*** Task data ***
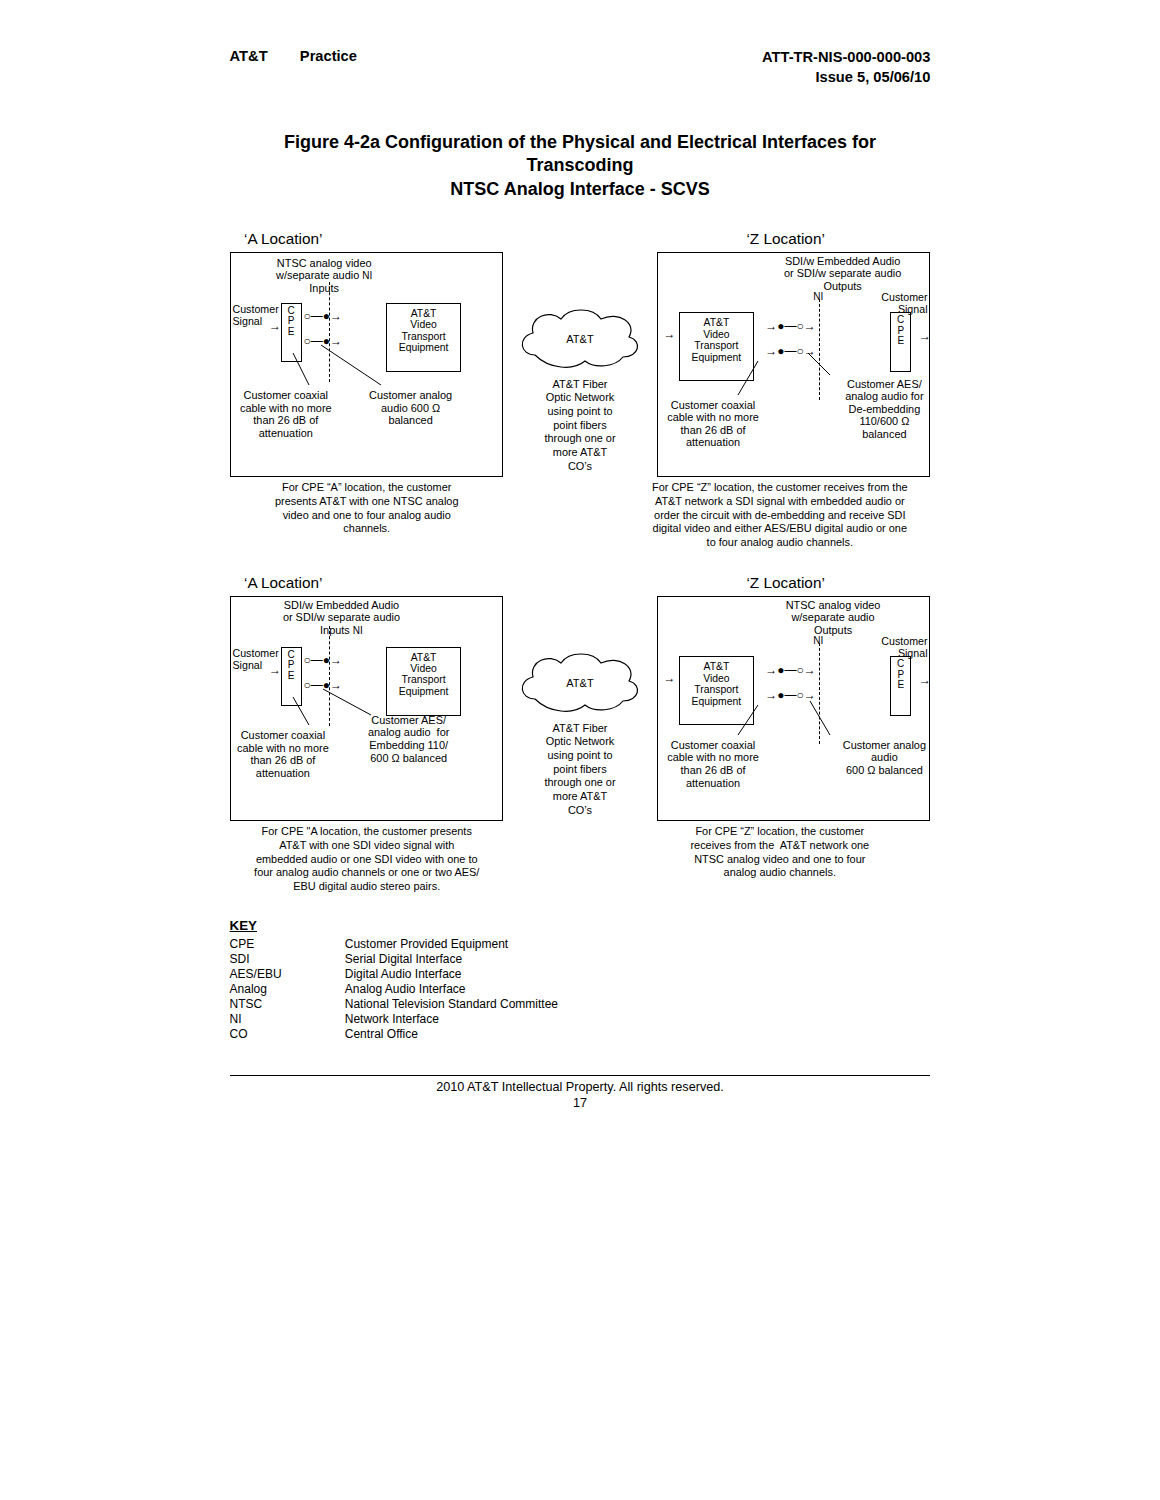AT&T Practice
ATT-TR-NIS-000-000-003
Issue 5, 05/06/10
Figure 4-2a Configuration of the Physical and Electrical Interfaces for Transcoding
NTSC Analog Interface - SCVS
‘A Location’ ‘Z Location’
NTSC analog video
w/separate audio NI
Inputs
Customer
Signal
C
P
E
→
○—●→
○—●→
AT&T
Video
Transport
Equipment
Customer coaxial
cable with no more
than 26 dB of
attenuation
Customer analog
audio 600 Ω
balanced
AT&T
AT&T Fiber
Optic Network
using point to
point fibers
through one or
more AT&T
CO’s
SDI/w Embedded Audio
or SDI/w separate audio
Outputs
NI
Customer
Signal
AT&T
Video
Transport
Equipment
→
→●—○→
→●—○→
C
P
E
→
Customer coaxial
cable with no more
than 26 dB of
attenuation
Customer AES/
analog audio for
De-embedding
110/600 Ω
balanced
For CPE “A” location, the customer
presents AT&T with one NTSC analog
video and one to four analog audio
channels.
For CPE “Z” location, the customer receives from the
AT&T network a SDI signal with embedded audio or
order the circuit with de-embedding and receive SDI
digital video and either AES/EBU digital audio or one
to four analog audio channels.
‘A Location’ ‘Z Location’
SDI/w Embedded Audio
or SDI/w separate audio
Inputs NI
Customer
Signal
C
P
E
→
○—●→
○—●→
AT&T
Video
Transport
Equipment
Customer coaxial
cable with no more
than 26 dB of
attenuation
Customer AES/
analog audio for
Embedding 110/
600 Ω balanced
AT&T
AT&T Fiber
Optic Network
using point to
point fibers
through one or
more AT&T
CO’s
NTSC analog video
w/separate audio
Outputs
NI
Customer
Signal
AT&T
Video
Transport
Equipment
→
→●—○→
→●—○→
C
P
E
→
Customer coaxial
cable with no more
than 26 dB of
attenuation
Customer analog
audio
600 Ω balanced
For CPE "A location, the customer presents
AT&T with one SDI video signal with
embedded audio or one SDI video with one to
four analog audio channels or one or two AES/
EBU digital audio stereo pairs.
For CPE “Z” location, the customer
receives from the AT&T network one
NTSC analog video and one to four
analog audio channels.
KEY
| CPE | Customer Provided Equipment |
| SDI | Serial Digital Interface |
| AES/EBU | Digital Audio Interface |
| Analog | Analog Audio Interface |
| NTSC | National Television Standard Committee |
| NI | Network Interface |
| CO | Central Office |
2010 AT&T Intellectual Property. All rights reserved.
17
*** End of Task data ***
Work instructions: The records above are to be restated exactly, with all pictures omitted.

Exercise response:
AT&T Practice
ATT-TR-NIS-000-000-003
Issue 5, 05/06/10
Figure 4-2a Configuration of the Physical and Electrical Interfaces for Transcoding
NTSC Analog Interface - SCVS
‘A Location’ ‘Z Location’
NTSC analog video
w/separate audio NI
Inputs
Customer
Signal
C
P
E
→
○—●→
○—●→
AT&T
Video
Transport
Equipment
Customer coaxial
cable with no more
than 26 dB of
attenuation
Customer analog
audio 600 Ω
balanced
AT&T
AT&T Fiber
Optic Network
using point to
point fibers
through one or
more AT&T
CO’s
SDI/w Embedded Audio
or SDI/w separate audio
Outputs
NI
Customer
Signal
AT&T
Video
Transport
Equipment
→
→●—○→
→●—○→
C
P
E
→
Customer coaxial
cable with no more
than 26 dB of
attenuation
Customer AES/
analog audio for
De-embedding
110/600 Ω
balanced
For CPE “A” location, the customer
presents AT&T with one NTSC analog
video and one to four analog audio
channels.
For CPE “Z” location, the customer receives from the
AT&T network a SDI signal with embedded audio or
order the circuit with de-embedding and receive SDI
digital video and either AES/EBU digital audio or one
to four analog audio channels.
‘A Location’ ‘Z Location’
SDI/w Embedded Audio
or SDI/w separate audio
Inputs NI
Customer
Signal
C
P
E
→
○—●→
○—●→
AT&T
Video
Transport
Equipment
Customer coaxial
cable with no more
than 26 dB of
attenuation
Customer AES/
analog audio for
Embedding 110/
600 Ω balanced
AT&T
AT&T Fiber
Optic Network
using point to
point fibers
through one or
more AT&T
CO’s
NTSC analog video
w/separate audio
Outputs
NI
Customer
Signal
AT&T
Video
Transport
Equipment
→
→●—○→
→●—○→
C
P
E
→
Customer coaxial
cable with no more
than 26 dB of
attenuation
Customer analog
audio
600 Ω balanced
For CPE "A location, the customer presents
AT&T with one SDI video signal with
embedded audio or one SDI video with one to
four analog audio channels or one or two AES/
EBU digital audio stereo pairs.
For CPE “Z” location, the customer
receives from the AT&T network one
NTSC analog video and one to four
analog audio channels.
KEY
| CPE | Customer Provided Equipment |
| SDI | Serial Digital Interface |
| AES/EBU | Digital Audio Interface |
| Analog | Analog Audio Interface |
| NTSC | National Television Standard Committee |
| NI | Network Interface |
| CO | Central Office |
2010 AT&T Intellectual Property. All rights reserved.
17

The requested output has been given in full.